Dalam konteks ini, mestinya orang tua (wali murid) membantu memberikan arahan berupa wejangan, manakala anak-anaknya mengadu atas tindakan tegas guru di sekolah. Pembelaan dalam konteks ini sama sekali tidak dibenarkan dan justru menghambat perkembangan mental anak-anak. Anak-anak seperti mendapatkan ruang untuk melakukan hal yang serupa, bahkan sampai pada tindakan perlawanan terhadap gurunya. Ini sangat tidak baik bagi perkembangan pendidikan negeri ini, kini dan nanti.

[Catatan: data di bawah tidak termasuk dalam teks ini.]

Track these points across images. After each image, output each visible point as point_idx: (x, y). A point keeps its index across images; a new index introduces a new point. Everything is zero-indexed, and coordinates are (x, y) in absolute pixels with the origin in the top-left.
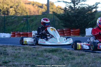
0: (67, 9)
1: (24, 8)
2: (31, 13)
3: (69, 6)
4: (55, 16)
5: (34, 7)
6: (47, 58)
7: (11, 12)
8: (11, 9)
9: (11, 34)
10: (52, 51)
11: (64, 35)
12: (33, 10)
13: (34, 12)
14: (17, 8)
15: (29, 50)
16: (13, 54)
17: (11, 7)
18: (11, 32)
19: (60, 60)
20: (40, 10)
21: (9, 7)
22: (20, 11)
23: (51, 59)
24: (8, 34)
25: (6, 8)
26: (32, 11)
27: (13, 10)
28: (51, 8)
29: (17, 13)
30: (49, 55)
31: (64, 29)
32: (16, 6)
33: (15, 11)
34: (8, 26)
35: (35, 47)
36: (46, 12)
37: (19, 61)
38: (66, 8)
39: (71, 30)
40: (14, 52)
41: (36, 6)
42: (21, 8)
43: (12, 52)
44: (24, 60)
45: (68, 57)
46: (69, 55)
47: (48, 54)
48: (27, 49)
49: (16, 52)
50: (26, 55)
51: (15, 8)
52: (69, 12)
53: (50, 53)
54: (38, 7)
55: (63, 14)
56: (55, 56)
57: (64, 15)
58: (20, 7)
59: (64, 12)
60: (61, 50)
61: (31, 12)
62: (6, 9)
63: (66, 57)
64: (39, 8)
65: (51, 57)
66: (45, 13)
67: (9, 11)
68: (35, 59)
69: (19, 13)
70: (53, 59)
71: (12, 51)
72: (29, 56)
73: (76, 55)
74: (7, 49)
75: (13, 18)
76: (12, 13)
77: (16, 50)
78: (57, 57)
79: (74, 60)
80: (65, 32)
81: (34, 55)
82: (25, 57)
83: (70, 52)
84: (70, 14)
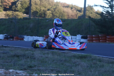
0: (104, 15)
1: (62, 12)
2: (69, 17)
3: (106, 11)
4: (90, 21)
5: (72, 11)
6: (75, 64)
7: (48, 14)
8: (48, 12)
9: (44, 38)
10: (81, 57)
11: (100, 42)
12: (72, 14)
13: (72, 16)
14: (54, 11)
15: (58, 55)
16: (40, 58)
17: (48, 10)
18: (45, 36)
19: (88, 67)
20: (78, 14)
21: (46, 9)
22: (57, 14)
23: (78, 65)
24: (41, 37)
25: (44, 10)
26: (70, 15)
27: (50, 13)
28: (90, 12)
29: (54, 16)
30: (78, 62)
31: (100, 35)
32: (54, 9)
33: (52, 14)
34: (42, 29)
35: (64, 53)
36: (83, 17)
37: (46, 66)
38: (102, 13)
39: (107, 36)
40: (42, 57)
41: (74, 10)
42: (59, 12)
43: (40, 57)
44: (51, 65)
45: (97, 65)
46: (98, 63)
47: (76, 60)
48: (55, 54)
49: (43, 56)
50: (54, 60)
51: (52, 11)
52: (106, 17)
53: (79, 60)
54: (76, 11)
55: (99, 19)
56: (84, 63)
57: (100, 21)
58: (58, 10)
59: (101, 17)
60: (91, 57)
61: (68, 15)
62: (43, 12)
63: (94, 64)
64: (78, 12)
65: (79, 63)
66: (81, 17)
67: (46, 14)
68: (62, 64)
69: (56, 16)
70: (81, 66)
71: (40, 55)
72: (56, 62)
73: (106, 63)
74: (34, 53)
75: (47, 21)
76: (48, 16)
77: (44, 54)
78: (85, 64)
79: (102, 68)
80: (100, 38)
81: (62, 61)
82: (53, 62)
83: (100, 59)
84: (107, 19)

Guru dalam proses belajar mengajar (PBM) dibekali kode etik yang dengannya mereka bersandar. Namun, mereka juga bukan manusia setengah dewa yang suci dari khilaf. Segala proses tindakan yang mereka berikan kepada peserta didiknya semua dilakukan berdasarkan cinta dan kasih sayang. Mereka mengajar, mendidik, mentransfer pengetahuan karena kasih sayang. Mereka memberikan tindakan tegas juga berlandaskan kasih sayang. Semua merupakan respons balik yang tentu disesuaikan dengan sikap dan perilaku peserta didiknya. Tindakan tegas yang guru layangkan memiliki tujuan, dalam istilah agama disebut li al-ta’dzib (untuk mendidik), bukan untuk menyakiti.

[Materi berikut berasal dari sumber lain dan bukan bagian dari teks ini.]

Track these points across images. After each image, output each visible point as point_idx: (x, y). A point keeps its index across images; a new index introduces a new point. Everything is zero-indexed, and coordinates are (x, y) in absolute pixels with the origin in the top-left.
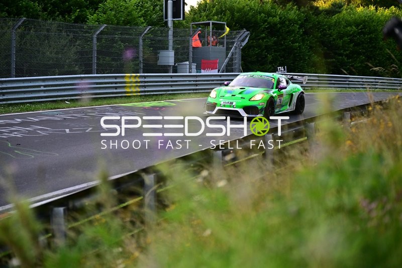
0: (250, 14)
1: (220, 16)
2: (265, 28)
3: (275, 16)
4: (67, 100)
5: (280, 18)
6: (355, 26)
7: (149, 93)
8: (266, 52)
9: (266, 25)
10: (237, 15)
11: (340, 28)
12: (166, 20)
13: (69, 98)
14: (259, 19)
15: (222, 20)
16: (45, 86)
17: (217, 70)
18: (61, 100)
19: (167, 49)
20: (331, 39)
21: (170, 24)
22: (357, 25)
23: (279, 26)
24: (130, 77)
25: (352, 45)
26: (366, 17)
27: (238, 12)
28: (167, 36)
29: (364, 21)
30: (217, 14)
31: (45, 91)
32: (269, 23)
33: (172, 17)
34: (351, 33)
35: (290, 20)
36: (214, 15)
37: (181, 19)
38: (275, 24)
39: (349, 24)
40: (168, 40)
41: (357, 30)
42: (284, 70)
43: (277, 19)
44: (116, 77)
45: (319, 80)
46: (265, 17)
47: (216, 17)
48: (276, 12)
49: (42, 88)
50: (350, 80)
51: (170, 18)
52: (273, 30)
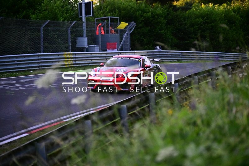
0: (132, 11)
1: (112, 13)
2: (142, 20)
3: (148, 12)
4: (31, 70)
5: (152, 14)
6: (202, 18)
7: (78, 65)
8: (143, 37)
9: (142, 19)
10: (123, 12)
11: (191, 19)
12: (81, 17)
13: (32, 69)
14: (138, 14)
15: (114, 15)
16: (18, 61)
17: (116, 49)
18: (27, 70)
19: (82, 36)
20: (186, 27)
21: (84, 20)
22: (203, 18)
23: (151, 19)
24: (67, 54)
25: (200, 31)
26: (208, 11)
27: (123, 10)
28: (82, 27)
29: (207, 14)
30: (109, 12)
31: (17, 64)
32: (144, 17)
33: (85, 14)
34: (199, 22)
35: (157, 15)
36: (107, 13)
37: (92, 16)
38: (149, 18)
39: (197, 17)
40: (82, 30)
41: (203, 20)
42: (160, 48)
43: (150, 14)
44: (58, 55)
45: (182, 55)
46: (141, 13)
47: (109, 14)
48: (148, 10)
49: (16, 62)
50: (202, 54)
51: (84, 16)
52: (147, 22)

Berlebihan jika ada orang tua yang tidak menerima aturan atau sanksi yang diberikan guru di sekolah, namun di saat yang sama mereka percayakan buah hatinya ke sekolah. Mestinya jika mereka konsisten dengan sikapnya, mereka perlu menarik anak-anaknya dari sekolah kemudian didik buah hatinya sesuka hatinya. Atau, mereka minta klarifikasi ke sekolah ajak pihak sekolah berdiskusi. Di sana pasti ada titik temu dan solusi. Sekolah tidak mengucil diri dari aspirasi masyarakat sekitarnya, apalagi dari wali murid yang telah percaya kepadanya.

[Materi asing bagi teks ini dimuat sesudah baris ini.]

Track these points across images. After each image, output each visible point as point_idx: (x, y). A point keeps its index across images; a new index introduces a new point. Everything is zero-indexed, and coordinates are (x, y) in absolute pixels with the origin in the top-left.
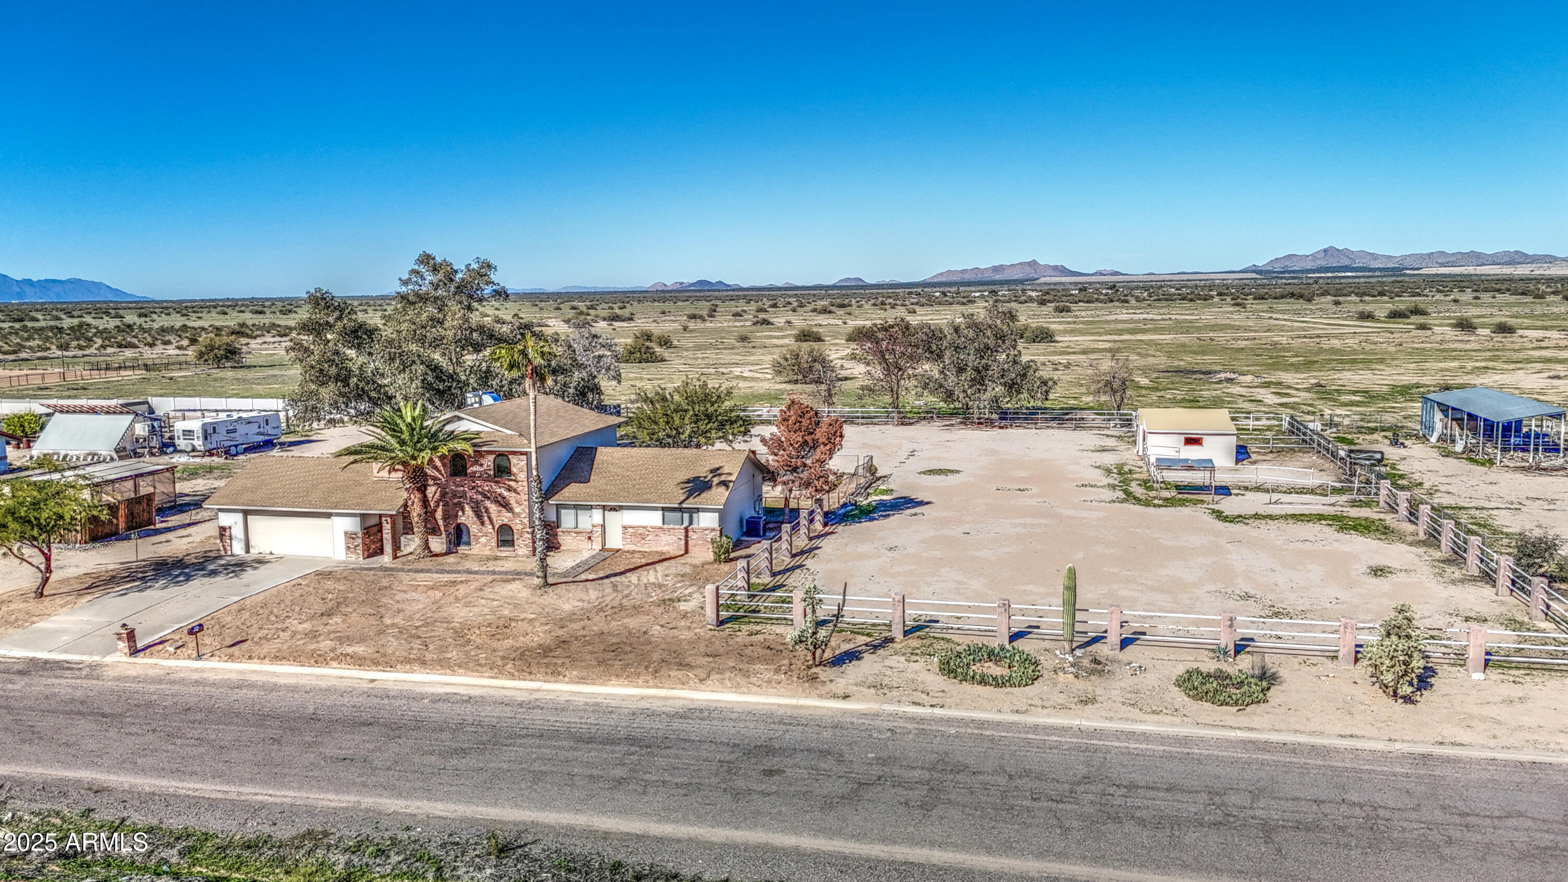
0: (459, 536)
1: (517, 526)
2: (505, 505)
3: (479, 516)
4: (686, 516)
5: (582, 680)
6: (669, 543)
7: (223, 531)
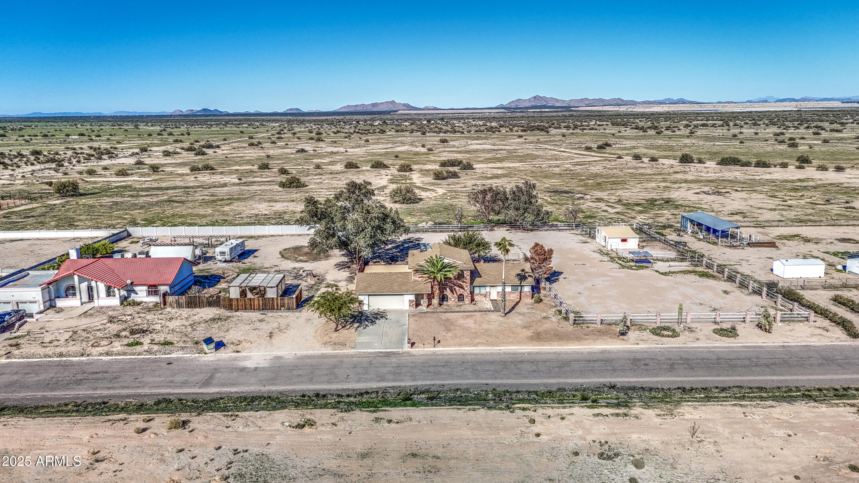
0: (443, 298)
1: (465, 294)
2: (462, 287)
3: (452, 291)
4: (519, 288)
6: (514, 297)
7: (361, 302)
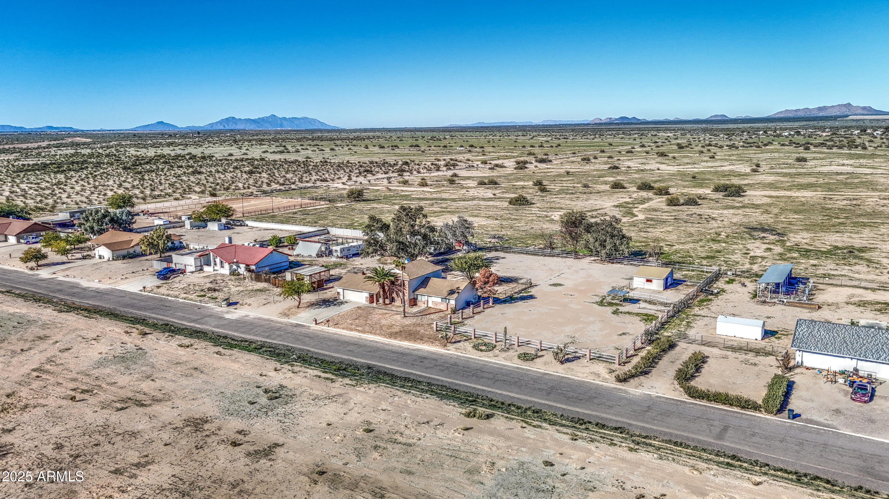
0: (393, 300)
1: (406, 299)
2: (403, 293)
3: (397, 295)
4: (447, 300)
5: (400, 340)
6: (443, 307)
7: (338, 293)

Ada simbiosis yang saling menguntungkan dalam proses pendidikan kita pada sebenarnya. Profesi guru menjadi ada dan terlaksana manakala ada orang tua yang mempercayakan buah hatinya ke sekolah. Sebaliknya, anak-anak menjadi terhambat proses pendidikannya tanpa guru yang menyisihkan waktunya demi lancarnya proses pendidikan. Untuknya maka, perlunya sikap lapang dada dan saling percaya dalam mengarungi proses ini. Jika pendidikan selalu diwarnai dengan arogansi dan persekusi, jelas pendidikan negeri ini lari lebih jauh ke belakang. Tentu, ini tidak kita inginkan.